Context
A Databricks customer runs a serverless event ingestion platform for web and mobile activity, but session state is currently reconstructed in ad hoc downstream jobs, causing inconsistent session boundaries, duplicate attribution, and poor latency for product analytics. You need to design a Databricks-native pipeline that maintains stateful user sessions in a serverless environment while keeping operations simple for a small platform team.

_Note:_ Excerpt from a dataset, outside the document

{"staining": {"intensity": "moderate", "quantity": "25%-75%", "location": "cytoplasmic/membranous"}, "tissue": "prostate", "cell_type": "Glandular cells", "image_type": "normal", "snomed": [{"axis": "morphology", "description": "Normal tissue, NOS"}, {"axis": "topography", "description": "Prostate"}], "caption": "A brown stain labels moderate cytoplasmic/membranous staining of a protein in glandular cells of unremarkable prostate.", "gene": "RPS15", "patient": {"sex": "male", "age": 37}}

The company wants a near-real-time lakehouse pipeline using Databricks Structured Streaming, Delta Lake, Delta Live Tables / Lakeflow Declarative Pipelines, and Databricks Workflows instead of managing long-lived stateful services directly.
Scale Requirements
- Ingress: 250K events/sec peak, 60K avg
- Event size: 1.5 KB average JSON
- Daily volume: ~18 TB raw
- Latency target: sessionized records queryable in < 2 minutes
- Session rule: 30-minute inactivity timeout, cross-device merge within 5 minutes after identity resolution
- Retention: raw events 180 days, session tables 2 years
- Availability: 99.9% pipeline SLA
Requirements
- Ingest ordered and unordered events from web SDKs, mobile SDKs, and backend APIs into the Databricks Lakehouse.
- Build a stateful sessionization pipeline that handles late events, duplicate events, and identity merges without relying on sticky application servers.
- Persist intermediate and final state in Delta tables so the pipeline can recover safely after serverless restarts.
- Support both streaming session tables for product analytics and daily backfills for corrected identity mappings.
- Ensure idempotent writes, replayability, and exactly-once semantics where feasible.
- Expose monitoring for lag, state growth, bad records, and session merge anomalies.
- Orchestrate streaming and batch correction jobs using Databricks-native tooling.
Constraints
- Use Databricks on AWS with serverless compute where possible.
- No external Redis or self-managed Kafka Streams state store.
- PII must be encrypted and support deletion within 30 days.
- Incremental cloud spend target: <$40K/month.
- Team size: 5 data engineers, 1 platform engineer.
Describe the end-to-end architecture, state management strategy, table design, orchestration, monitoring, and failure recovery approach.